Oman's Basic Statute and Human Rights
Protections and Restrictions – with a Focus on Nationality, Shura, and Freedom of Association
Hussain S. Alsalmi
Klaus Schwarz Verlag
1. Auflage (2012)
Hardcover, 347 Seiten
Recent developments in several Arab states in 2011 in what is now dubbed the 'Arab Spring', have refocused and placed human rights and freedoms norms at the forefront of many Arab states’ agenda. Over the last two decades or so there have been some developments in Gulf States in the areas of human rights and developments. However, substantial oil and gas revenues have served as a basis for social and economic development and Government largesse in providing basic needs has generally kept at bay demands for political freedoms in comparison to other parts of the world.
This study seeks to answer the main question: To what extent is the application of human rights and freedoms set forth in the Oman Basic Statute compatible with international conventions?
It aims to evaluate the importance of the constitution in Oman, and the extent to which it has succeeded in incorporating international human rights’ standards while walking the tightrope of reconciling this with core traditional social customs and Islamic values. It analyses the compatibility of constitutional and national laws and practice with international human rights standards and assesses current trends and policies.

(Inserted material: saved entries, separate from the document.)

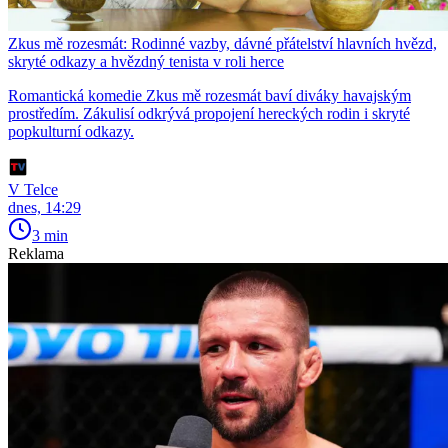
Zkus mě rozesmát: Rodinné vazby, dávné přátelství hlavních hvězd,
skryté odkazy a hvězdný tenista v roli herce
Romantická komedie Zkus mě rozesmát baví diváky havajským
prostředím. Zákulisí odkrývá propojení hereckých rodin i skryté
popkulturní odkazy.
V Telce
dnes, 14:29
3 min
Reklama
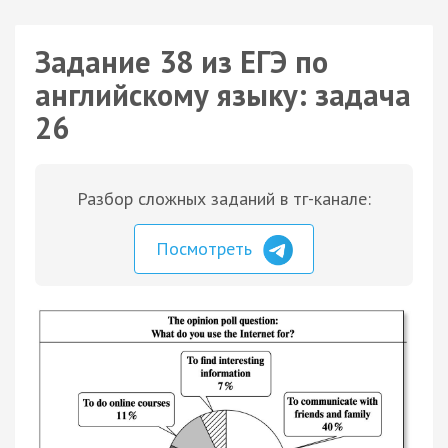
Задание 38 из ЕГЭ по
английскому языку: задача
26
Разбор сложных заданий в тг-канале:
Посмотреть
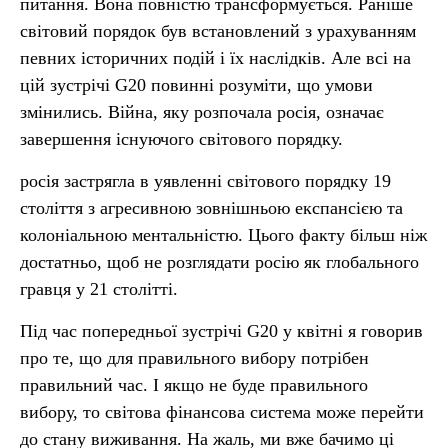
питання. Вона повністю трансформується. Раніше
світовий порядок був встановлений з урахуванням
певних історичних подій і їх наслідків. Але всі на
цій зустрічі G20 повинні розуміти, що умови
змінились. Війна, яку розпочала росія, означає
завершення існуючого світового порядку.
росія застрягла в уявленні світового порядку 19
століття з агресивною зовнішньою експансією та
колоніальною ментальністю. Цього факту більш ніж
достатньо, щоб не розглядати росію як глобального
гравця у 21 столітті.
Під час попередньої зустрічі G20 у квітні я говорив
про те, що для правильного вибору потрібен
правильний час. І якщо не буде правильного
вибору, то світова фінансова система може перейти
до стану виживання. На жаль, ми вже бачимо ці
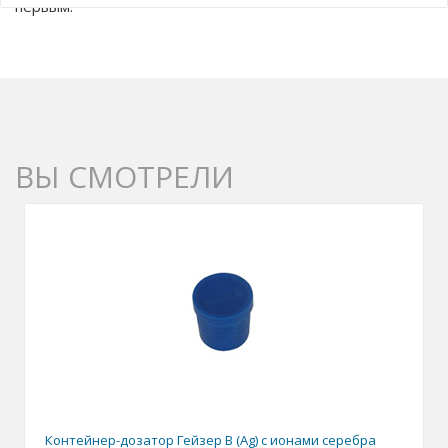
первым.
ВЫ СМОТРЕЛИ
Контейнер-дозатор Гейзер В (Ag) с ионами серебра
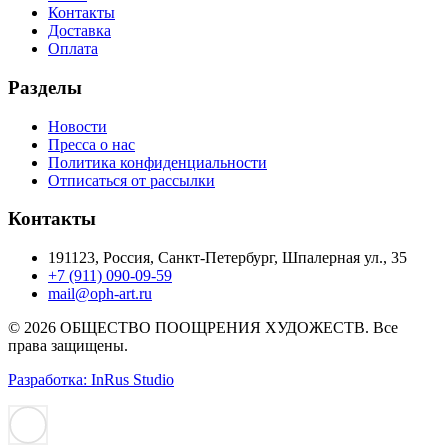
Контакты
Доставка
Оплата
Разделы
Новости
Пресса о нас
Политика конфиденциальности
Отписаться от рассылки
Контакты
191123, Россия, Санкт-Петербург, Шпалерная ул., 35
+7 (911) 090-09-59
mail@oph-art.ru
© 2026 ОБЩЕСТВО ПООЩРЕНИЯ ХУДОЖЕСТВ. Все
права защищены.
Разработка: InRus Studio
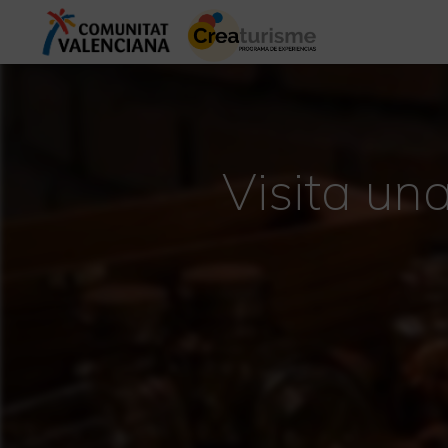
Visita una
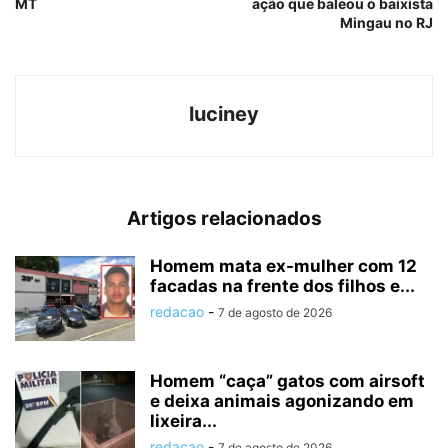
MT
ação que baleou o baixista
Mingau no RJ
luciney
Artigos relacionados
Homem mata ex-mulher com 12
facadas na frente dos filhos e...
redacao
-
7 de agosto de 2026
Homem “caça” gatos com airsoft
e deixa animais agonizando em
lixeira...
redacao
-
7 de agosto de 2026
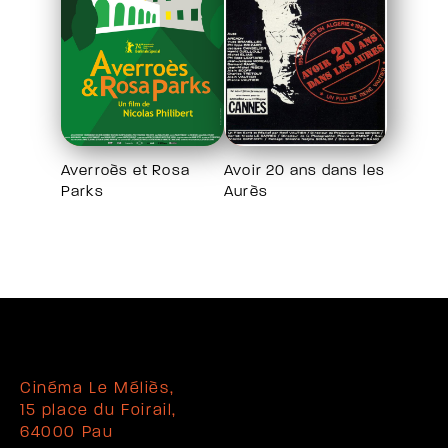
Averroès et Rosa
Avoir 20 ans dans les
Parks
Aurès
Cinéma Le Méliès,
15 place du Foirail,
64000 Pau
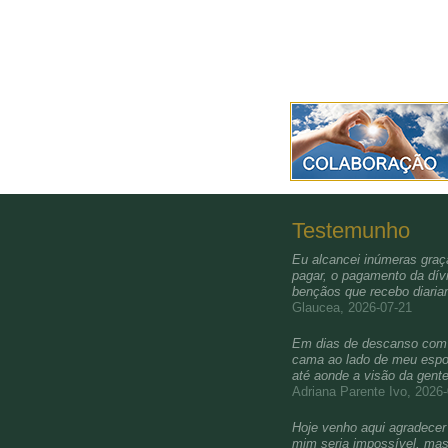
Testemunho
Eu alcancei inúmeras graça
pagar, o pagamento da dívi
bençãos que recebo diari
Glaucea, 2026-07-21
Em dias de descanso com a 
cama ao lado de meu esposo
até aonde a visão da gent
Adriana Parente Ivo, 2026
Hoje venho aqui agradecer 
mim seria impossível, mas 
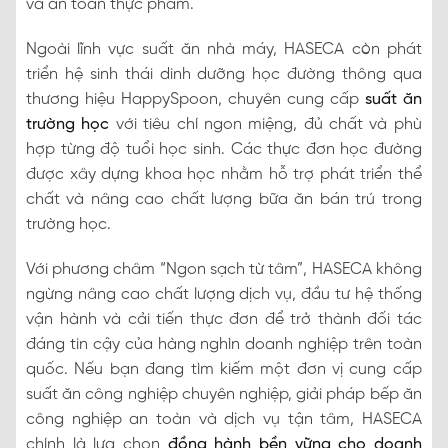
và an toàn thực phẩm.
Ngoài lĩnh vực suất ăn nhà máy, HASECA còn phát
triển hệ sinh thái dinh dưỡng học đường thông qua
thương hiệu HappySpoon, chuyên cung cấp
suất ăn
trường học
với tiêu chí ngon miệng, đủ chất và phù
hợp từng độ tuổi học sinh. Các thực đơn học đường
được xây dựng khoa học nhằm hỗ trợ phát triển thể
chất và nâng cao chất lượng bữa ăn bán trú trong
trường học.
Với phương châm “Ngon sạch từ tâm”, HASECA không
ngừng nâng cao chất lượng dịch vụ, đầu tư hệ thống
vận hành và cải tiến thực đơn để trở thành đối tác
đáng tin cậy của hàng nghìn doanh nghiệp trên toàn
quốc. Nếu bạn đang tìm kiếm một đơn vị cung cấp
suất ăn công nghiệp chuyên nghiệp, giải pháp bếp ăn
công nghiệp an toàn và dịch vụ tận tâm, HASECA
chính là lựa chọn
đồng hành bền vững cho doanh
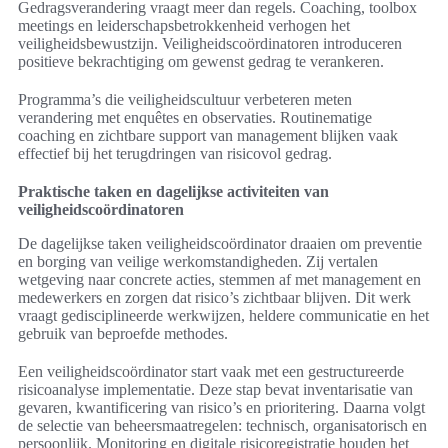
Gedragsverandering vraagt meer dan regels. Coaching, toolbox
meetings en leiderschapsbetrokkenheid verhogen het
veiligheidsbewustzijn. Veiligheidscoördinatoren introduceren
positieve bekrachtiging om gewenst gedrag te verankeren.
Programma’s die veiligheidscultuur verbeteren meten
verandering met enquêtes en observaties. Routinematige
coaching en zichtbare support van management blijken vaak
effectief bij het terugdringen van risicovol gedrag.
Praktische taken en dagelijkse activiteiten van
veiligheidscoördinatoren
De dagelijkse taken veiligheidscoördinator draaien om preventie
en borging van veilige werkomstandigheden. Zij vertalen
wetgeving naar concrete acties, stemmen af met management en
medewerkers en zorgen dat risico’s zichtbaar blijven. Dit werk
vraagt gedisciplineerde werkwijzen, heldere communicatie en het
gebruik van beproefde methodes.
Een veiligheidscoördinator start vaak met een gestructureerde
risicoanalyse implementatie. Deze stap bevat inventarisatie van
gevaren, kwantificering van risico’s en prioritering. Daarna volgt
de selectie van beheersmaatregelen: technisch, organisatorisch en
persoonlijk. Monitoring en digitale risicoregistratie houden het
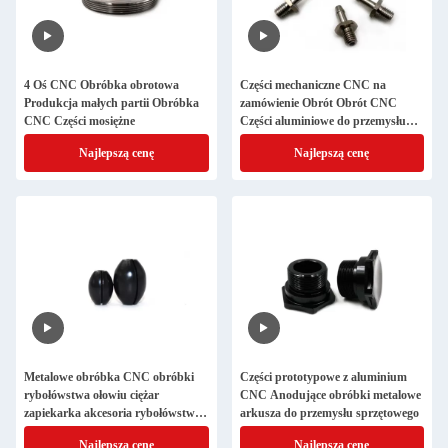
4 Oś CNC Obróbka obrotowa
Części mechaniczne CNC na
Produkcja małych partii Obróbka
zamówienie Obrót Obrót CNC
CNC Części mosiężne
Części aluminiowe do przemysłu
zabawek
Najlepszą cenę
Najlepszą cenę
Metalowe obróbka CNC obróbki
Części prototypowe z aluminium
rybołówstwa ołowiu ciężar
CNC Anodujące obróbki metalowe
zapiekarka akcesoria rybołówstwa
arkusza do przemysłu sprzętowego
ISO9001 zatwierdzone
Najlepszą cenę
Najlepszą cenę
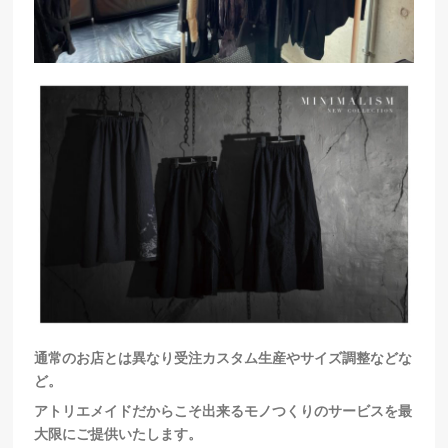
通常のお店とは異なり受注カスタム生産やサイズ調整などな
ど。
アトリエメイドだからこそ出来るモノつくりのサービスを最
大限にご提供いたします。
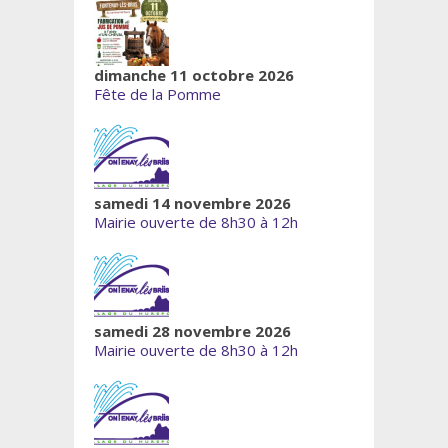
dimanche 11 octobre 2026
Fête de la Pomme
samedi 14 novembre 2026
Mairie ouverte de 8h30 à 12h
samedi 28 novembre 2026
Mairie ouverte de 8h30 à 12h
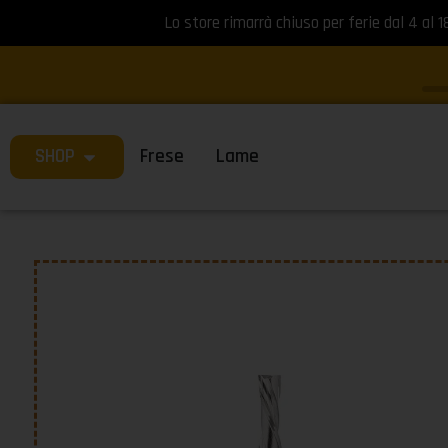
Lo store rimarrà chiuso per ferie dal 4 al 1
SHOP
Frese
Lame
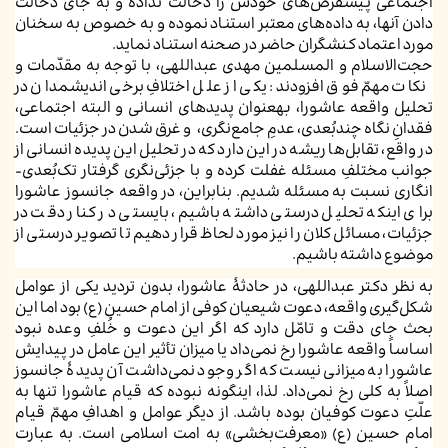
اجتماعی پیشفرض‌های خودش را دخالت نداده و به جای دخالت
دادن آن­ها، به داده‌های معتبر استناد نموده و به خصوص به سخنان
مورد اعتماد کنشگران حاضر در صحنه استناد نماید.
حجت‌الاسلام و المسلمین مهدی عبداللهی، با توجه به مقدّمات و
نکات مهمّ فوق افزودند: یکی از علل اختلافِ برخی اندیشمدان در
تحلیل واقعه عاشورا، به­عنوان پدیده­ای انسانی و البته اجتماعی،
فقدانِ نگاه چندبُعدی، عدمِ جامع‌نگری، و غرق شدن در جزئیات است.
در واقع، تقابل‌ها ریشه در این دارد که در تحلیل این پدیده انسانی از
جوانب مختلفِ مسئله غفلت کرده و با جزئی‌نگری گرفتار تک‌بُعدی­
انگاری نسبت به مسئله شدیم. بنابراین، در واقعه جانسوز عاشورا
برای اینکه تحلیل درستی داشته باشیم، بایستی در کنار دقت در
جزئیات، مسائل کلان را نیز مورد لحاظ قرار دهیم تا تصویر درستی از
موضوع داشته باشیم.
به نظر دکتر عبداللهی، در حادثۀ عاشورا، بدون تردید یکی از عوامل
شکل‌گیری واقعه، دعوت شیعیان کوفی از امام حسین (ع) بود اما این
بحث جای دقت و تامّل دارد که اگر این دعوت و خُلفِ وعده نبود
اساساً واقعه عاشورا رخ نمی‌داد یا میزان تأثیر این عامل در پیدایش
عاشورا به میزانی نیست که اگر وجود نمی‌داشت آن پدیدۀ جانسوز
اصلاً به کلی رخ نمی‌داد. لذا، اینگونه نبوده که قیام عاشورا تنها به
علّتِ دعوت کوفیان بوده باشد. از دیگر عوامل و اهدافِ مهمّ قیام
امام حسین (ع) «معرفت‌بخشی» به امت اسلامی است. به عبارت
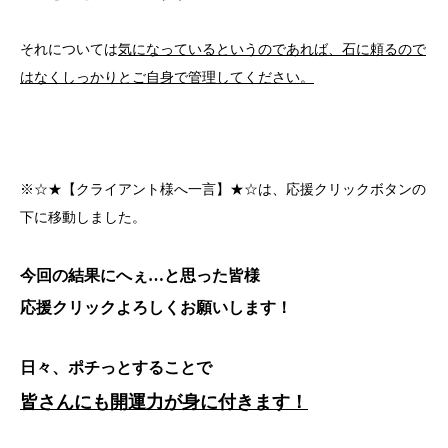
それについては
気になっているというのであれば、石に頼るので
はなくしっかりとご自身で管理してください。
※☆★【クライアント様へ一言】★☆は、応援クリックボタンの
下に移動しました。
今回の結果にへぇ…と思った皆様
応援クリックよろしくお願いします！
日々、ポチっとすることで
皆さんにも開運力が身に付きます！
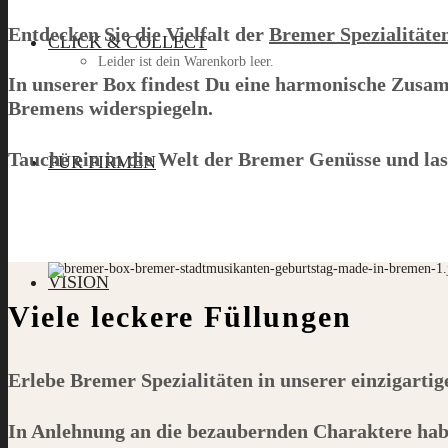
Entdecken Sie die Vielfalt der
Bremer Spezialitäte
CLICK & COLLECT
Leider ist dein Warenkorb leer.
In unserer Box findest Du eine harmonische Zusam
Bremens widerspiegeln.
Menü
Tauche ein in die Welt der Bremer Genüsse und la
FÜR FIRMEN
VISION
Viele leckere Füllungen
Erlebe Bremer Spezialitäten in unserer einzigarti
In Anlehnung an die bezaubernden Charaktere hab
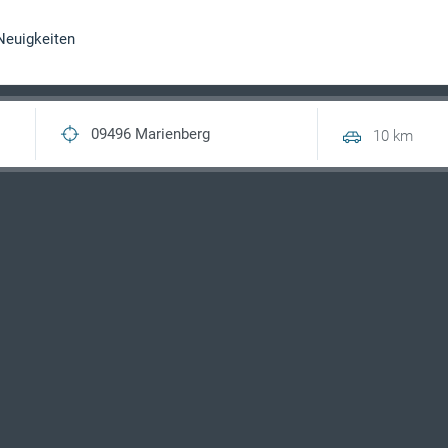
Neuigkeiten
10 km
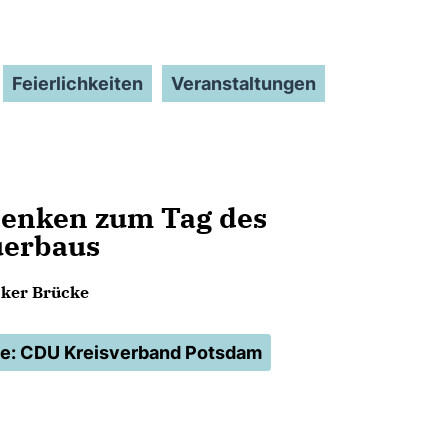
Feierlichkeiten
Veranstaltungen
enken zum Tag des
erbaus
cker Brücke
le: CDU Kreisverband Potsdam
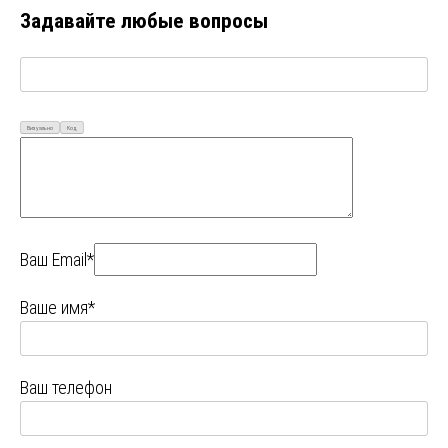
Задавайте любые вопросы
Визуально
Код
Ваш Email*
Ваше имя*
Ваш телефон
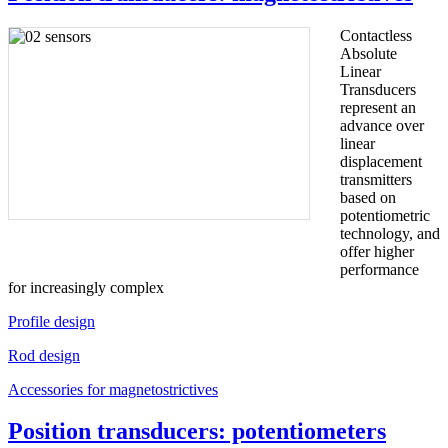
Contactless
Absolute
Linear
Transducers
represent an
advance over
linear
displacement
transmitters
based on
potentiometric
technology, and
offer higher
performance
for increasingly complex
Profile design
Rod design
Accessories for magnetostrictives
Position transducers: potentiometers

Three case studies for different rights and freedoms are conducted to explore the guarantees and weaknesses of different rights in practice. These are the areas of nationality 'as individual right' which is very important under the Omani system as it is the direct link to enjoyment of other rights and freedoms. The Shura is the second case study as a political right or a collective right which represents public participation in Oman. Finally, the Freedom of Association, as an example for the freedom of expression and opinion, which represents individual and group rights together.
This research evaluation analyses in detail the developments since the promulgation of the Basic Statute in December 1996 but stretches to encompass developments till the status to the end of 2011.